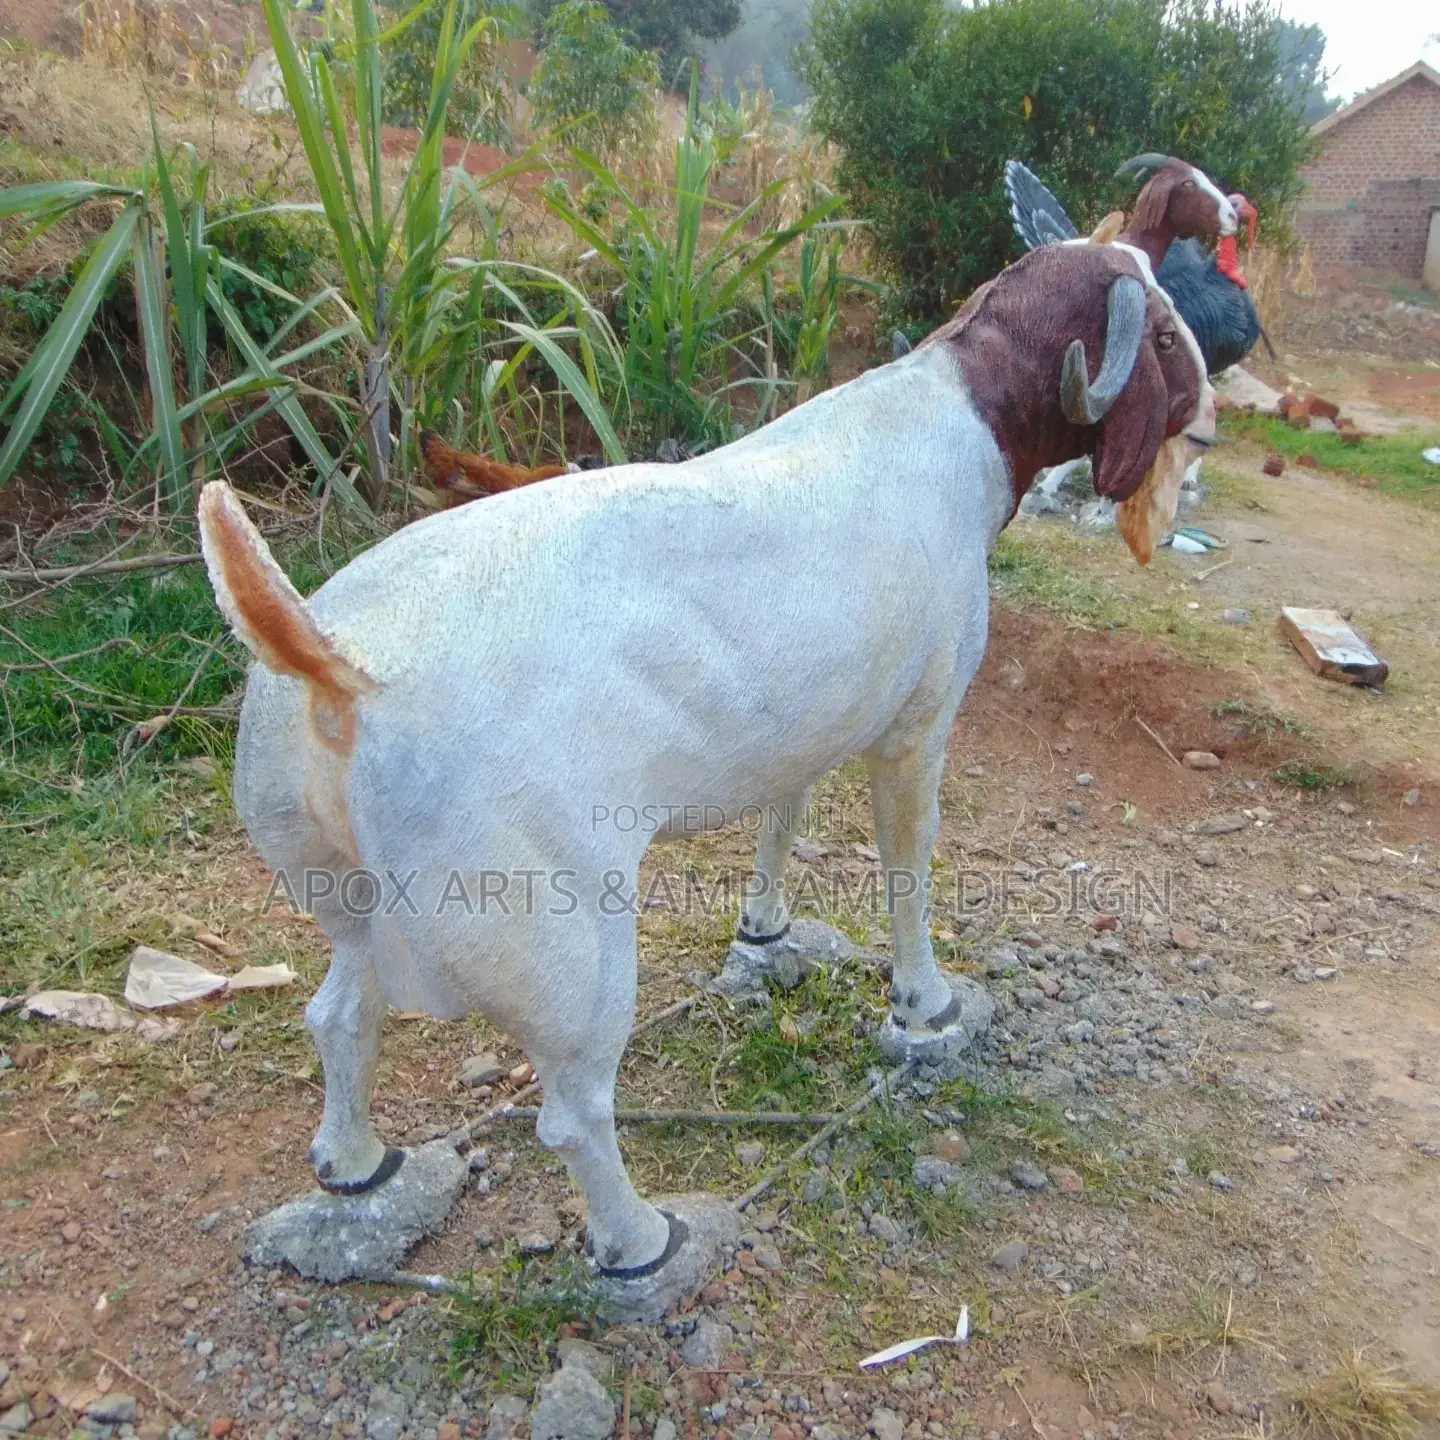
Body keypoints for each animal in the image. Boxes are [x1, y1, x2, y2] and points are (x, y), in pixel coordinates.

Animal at [199, 242, 1214, 1313]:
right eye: (1159, 333)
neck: (958, 411)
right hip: (561, 943)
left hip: (340, 893)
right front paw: (925, 1004)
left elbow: (784, 815)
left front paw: (763, 930)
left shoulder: (802, 725)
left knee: (339, 1016)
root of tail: (341, 667)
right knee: (573, 1113)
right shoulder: (917, 726)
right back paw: (643, 1240)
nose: (1211, 421)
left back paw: (358, 1166)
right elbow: (908, 871)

--

▸ Exercise aim
All of the material above should be written out exactly as given, minus any images.

▸ Output of the task
Body keypoints for each animal in the image. Boxes are [x1, y1, x2, y2] and points are (x, y), in pixel coordinates.

Animal at [199, 242, 1214, 1313]:
right eye: (1159, 333)
neck: (958, 411)
right hip: (561, 943)
left hip: (340, 893)
right front paw: (925, 1004)
left elbow: (784, 815)
left front paw: (763, 930)
left shoulder: (802, 725)
left knee: (339, 1016)
root of tail: (341, 667)
right knee: (573, 1113)
right shoulder: (917, 726)
right back paw: (643, 1240)
nose: (1211, 421)
left back paw: (358, 1166)
right elbow: (908, 871)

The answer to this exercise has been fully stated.